***** Supplied material
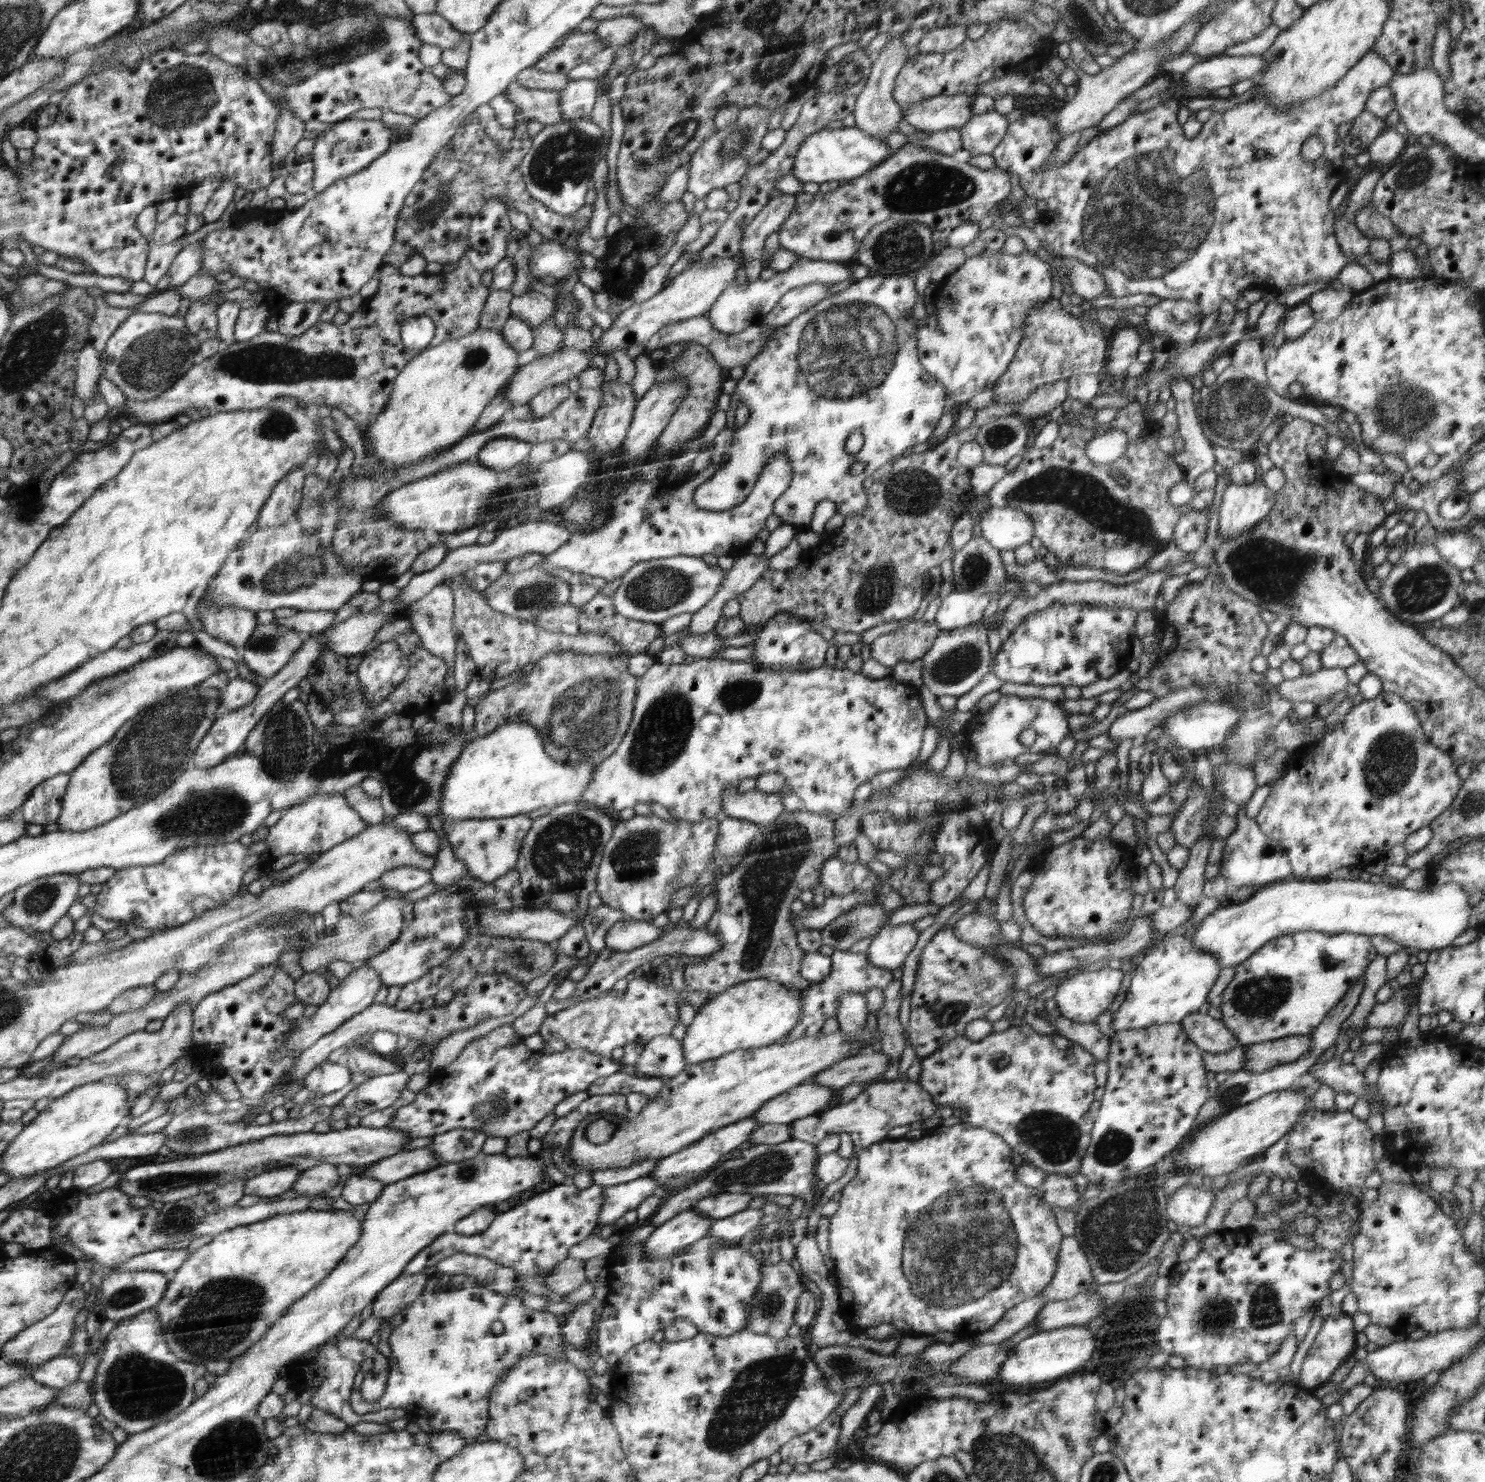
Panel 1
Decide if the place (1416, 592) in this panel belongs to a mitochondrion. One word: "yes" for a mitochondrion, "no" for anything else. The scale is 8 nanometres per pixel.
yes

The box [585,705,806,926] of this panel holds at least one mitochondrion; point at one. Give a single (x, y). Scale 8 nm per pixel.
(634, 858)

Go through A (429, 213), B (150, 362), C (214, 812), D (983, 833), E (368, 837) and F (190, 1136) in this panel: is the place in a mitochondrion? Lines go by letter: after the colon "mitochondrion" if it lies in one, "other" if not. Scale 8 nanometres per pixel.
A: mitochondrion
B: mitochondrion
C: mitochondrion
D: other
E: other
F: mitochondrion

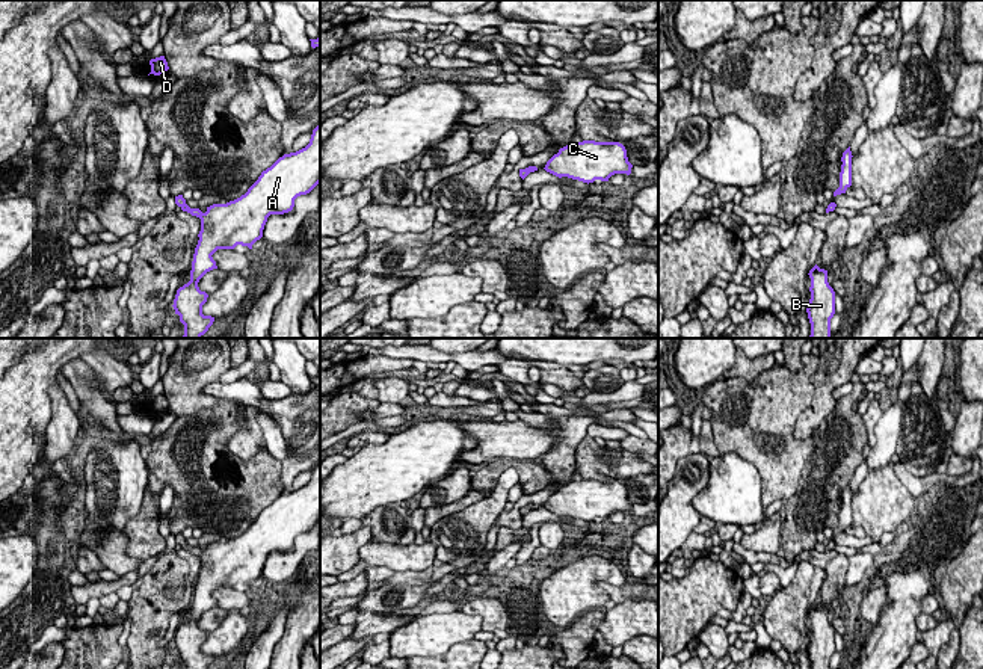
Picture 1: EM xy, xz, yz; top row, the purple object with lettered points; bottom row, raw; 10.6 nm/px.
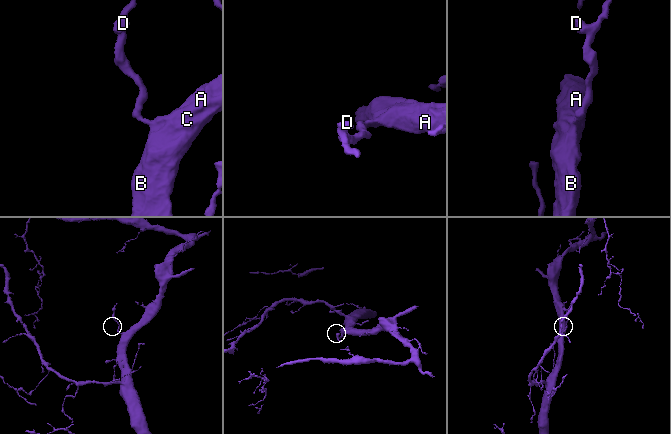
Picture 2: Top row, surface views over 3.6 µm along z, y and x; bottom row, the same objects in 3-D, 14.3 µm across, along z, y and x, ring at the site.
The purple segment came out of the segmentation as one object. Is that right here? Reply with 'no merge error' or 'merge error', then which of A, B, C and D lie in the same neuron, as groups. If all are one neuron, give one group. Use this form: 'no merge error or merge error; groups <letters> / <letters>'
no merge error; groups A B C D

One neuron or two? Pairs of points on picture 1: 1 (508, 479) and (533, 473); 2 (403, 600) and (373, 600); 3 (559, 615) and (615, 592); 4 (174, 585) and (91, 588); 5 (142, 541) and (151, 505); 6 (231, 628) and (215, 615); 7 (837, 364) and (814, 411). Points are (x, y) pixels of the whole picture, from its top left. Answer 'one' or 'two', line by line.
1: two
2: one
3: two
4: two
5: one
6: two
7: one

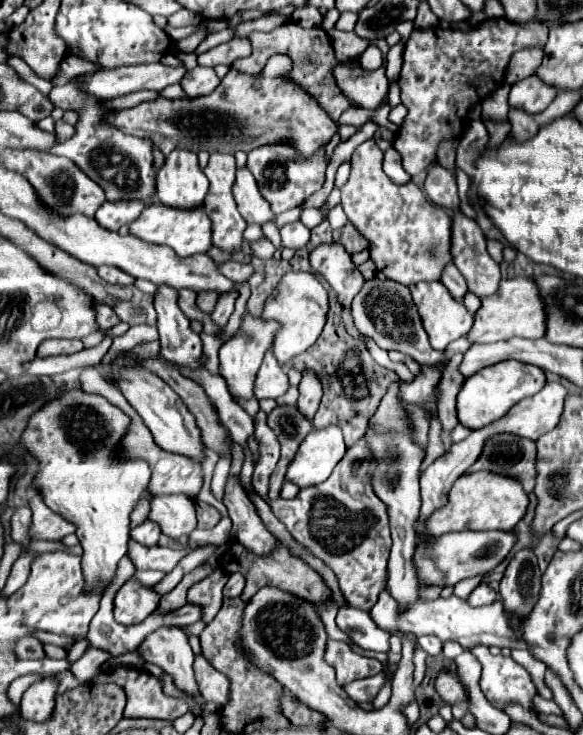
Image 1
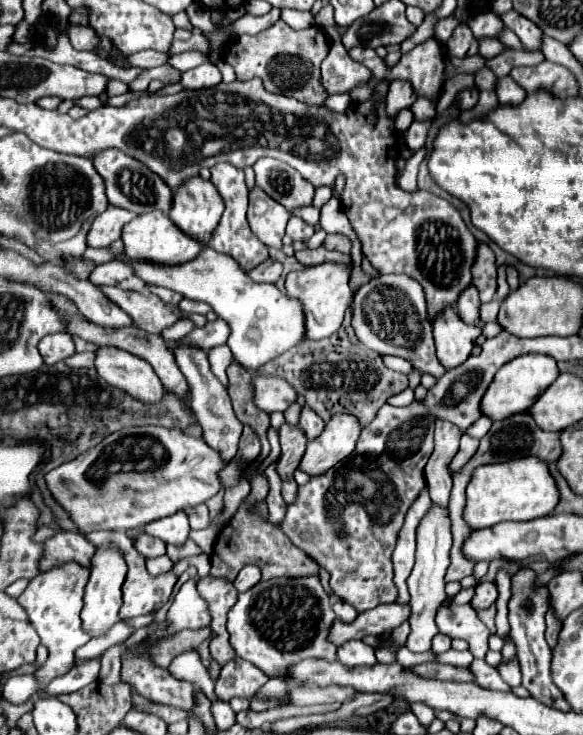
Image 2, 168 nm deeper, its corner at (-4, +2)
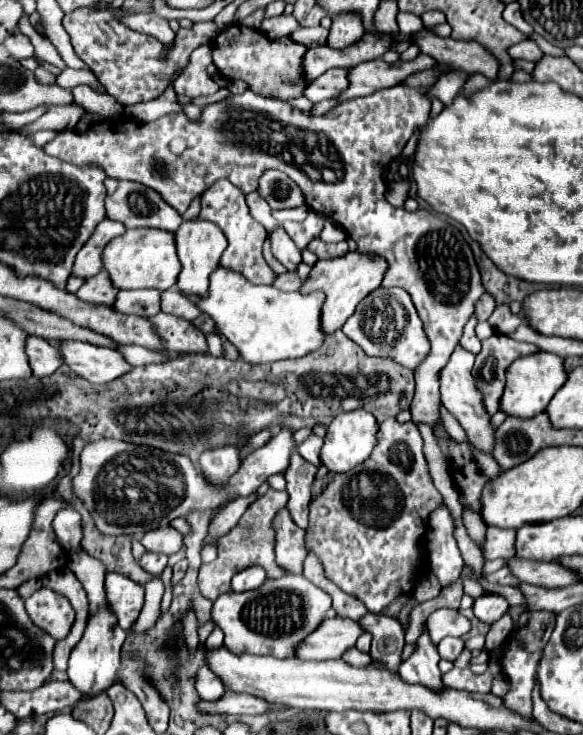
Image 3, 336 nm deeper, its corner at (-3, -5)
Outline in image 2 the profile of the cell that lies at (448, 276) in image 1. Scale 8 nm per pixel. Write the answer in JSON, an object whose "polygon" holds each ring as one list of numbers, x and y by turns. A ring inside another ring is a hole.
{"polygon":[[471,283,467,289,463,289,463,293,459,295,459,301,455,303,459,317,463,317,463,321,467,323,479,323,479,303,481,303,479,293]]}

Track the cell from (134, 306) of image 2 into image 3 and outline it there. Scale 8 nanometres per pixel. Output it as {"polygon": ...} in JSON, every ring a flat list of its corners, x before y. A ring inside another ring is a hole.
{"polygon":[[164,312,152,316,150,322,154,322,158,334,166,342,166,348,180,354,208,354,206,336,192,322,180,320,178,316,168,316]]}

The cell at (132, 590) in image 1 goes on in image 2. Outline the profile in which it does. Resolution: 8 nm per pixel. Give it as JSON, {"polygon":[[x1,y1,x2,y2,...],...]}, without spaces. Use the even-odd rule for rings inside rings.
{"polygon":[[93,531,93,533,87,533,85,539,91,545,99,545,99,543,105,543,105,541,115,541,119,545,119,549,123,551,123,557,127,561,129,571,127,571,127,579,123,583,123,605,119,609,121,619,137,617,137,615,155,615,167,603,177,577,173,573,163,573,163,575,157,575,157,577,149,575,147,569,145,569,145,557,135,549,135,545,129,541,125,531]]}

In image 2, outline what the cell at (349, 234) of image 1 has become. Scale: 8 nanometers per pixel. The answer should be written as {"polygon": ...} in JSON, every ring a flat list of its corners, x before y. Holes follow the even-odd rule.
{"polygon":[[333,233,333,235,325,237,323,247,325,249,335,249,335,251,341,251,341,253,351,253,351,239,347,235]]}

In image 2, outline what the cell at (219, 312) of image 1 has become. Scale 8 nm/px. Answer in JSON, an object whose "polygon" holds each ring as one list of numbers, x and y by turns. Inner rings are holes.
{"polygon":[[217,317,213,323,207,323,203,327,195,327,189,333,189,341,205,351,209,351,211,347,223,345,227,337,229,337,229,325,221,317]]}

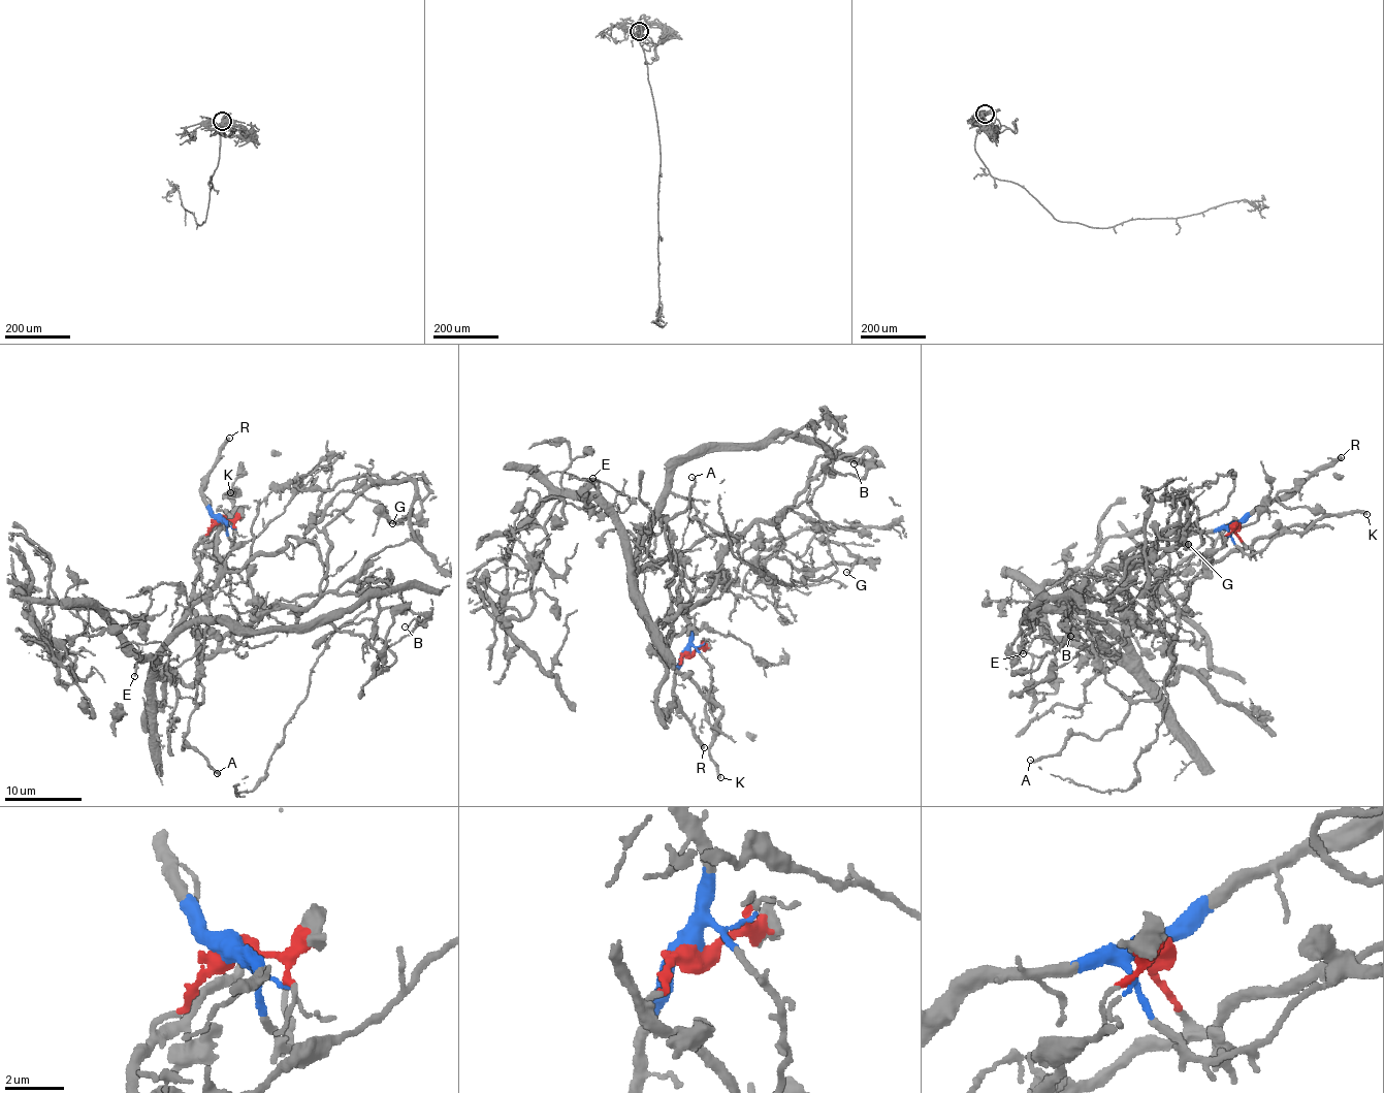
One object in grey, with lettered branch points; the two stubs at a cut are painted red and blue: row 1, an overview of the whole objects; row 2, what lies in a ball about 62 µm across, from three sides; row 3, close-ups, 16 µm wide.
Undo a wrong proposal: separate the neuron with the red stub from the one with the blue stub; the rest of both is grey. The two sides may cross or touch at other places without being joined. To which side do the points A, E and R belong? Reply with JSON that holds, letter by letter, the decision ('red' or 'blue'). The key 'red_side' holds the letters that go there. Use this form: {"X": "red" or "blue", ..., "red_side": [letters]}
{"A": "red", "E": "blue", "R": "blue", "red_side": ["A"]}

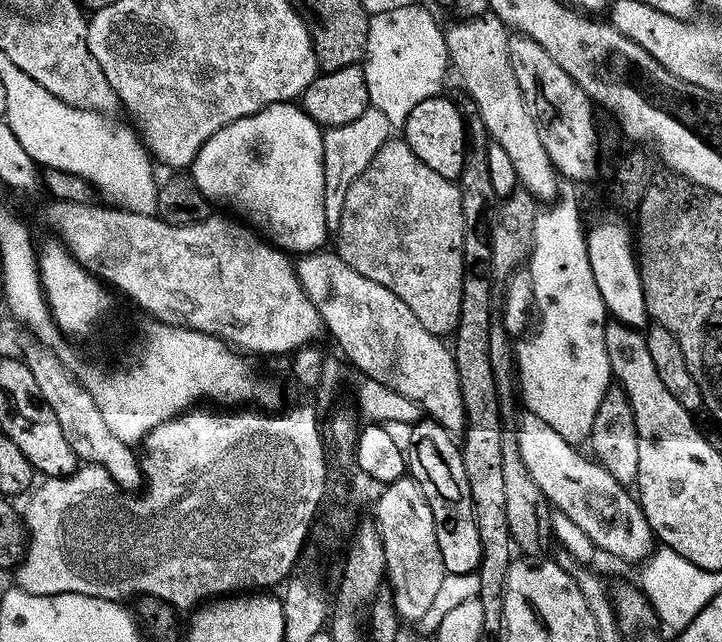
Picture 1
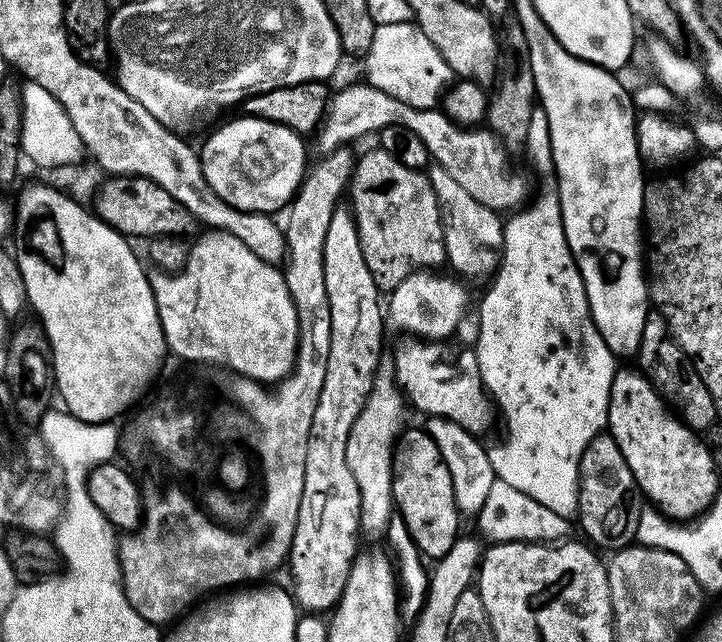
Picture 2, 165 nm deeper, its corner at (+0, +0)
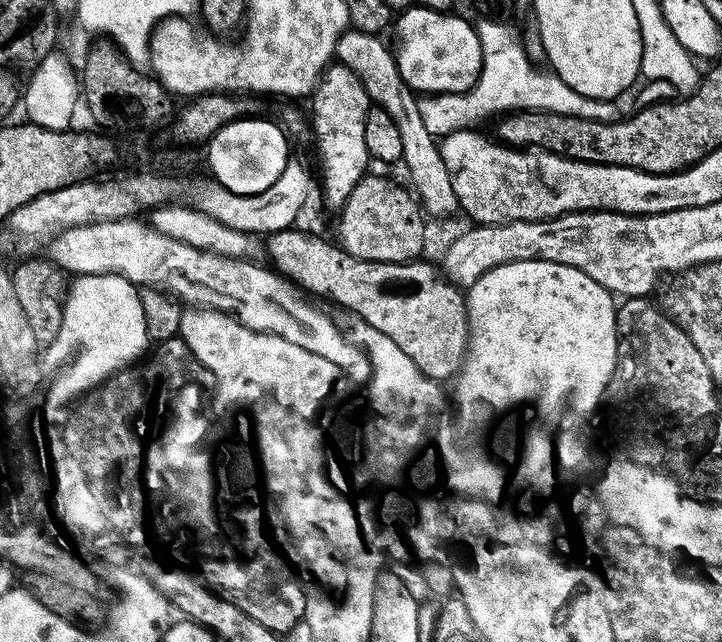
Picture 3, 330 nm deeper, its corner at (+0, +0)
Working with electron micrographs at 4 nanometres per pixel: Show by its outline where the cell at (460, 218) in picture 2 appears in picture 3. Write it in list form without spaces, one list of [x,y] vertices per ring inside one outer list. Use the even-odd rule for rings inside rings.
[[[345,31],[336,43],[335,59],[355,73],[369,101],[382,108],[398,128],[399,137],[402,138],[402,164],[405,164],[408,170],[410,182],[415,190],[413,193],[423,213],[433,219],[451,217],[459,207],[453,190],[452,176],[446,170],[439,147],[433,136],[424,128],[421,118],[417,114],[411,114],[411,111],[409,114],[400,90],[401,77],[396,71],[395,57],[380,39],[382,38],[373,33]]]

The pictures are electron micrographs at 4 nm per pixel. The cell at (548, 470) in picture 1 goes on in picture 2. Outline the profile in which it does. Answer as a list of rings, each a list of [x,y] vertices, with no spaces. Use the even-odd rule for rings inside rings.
**********
Exactly restate the lines from the beginning of the data through the line with "Picture 1: EM", and no others, keeping pictures out.

**Result of the task:**
Panel 1
Decide if the place (1416, 592) in this panel belongs to a mitochondrion. One word: "yes" for a mitochondrion, "no" for anything else. The scale is 8 nanometres per pixel.
yes

The box [585,705,806,926] of this panel holds at least one mitochondrion; point at one. Give a single (x, y). Scale 8 nm per pixel.
(634, 858)

Go through A (429, 213), B (150, 362), C (214, 812), D (983, 833), E (368, 837) and F (190, 1136) in this panel: is the place in a mitochondrion? Lines go by letter: after the colon "mitochondrion" if it lies in one, "other" if not. Scale 8 nanometres per pixel.
A: mitochondrion
B: mitochondrion
C: mitochondrion
D: other
E: other
F: mitochondrion

Picture 1: EM xy, xz, yz; top row, the purple object with lettered points; bottom row, raw; 10.6 nm/px.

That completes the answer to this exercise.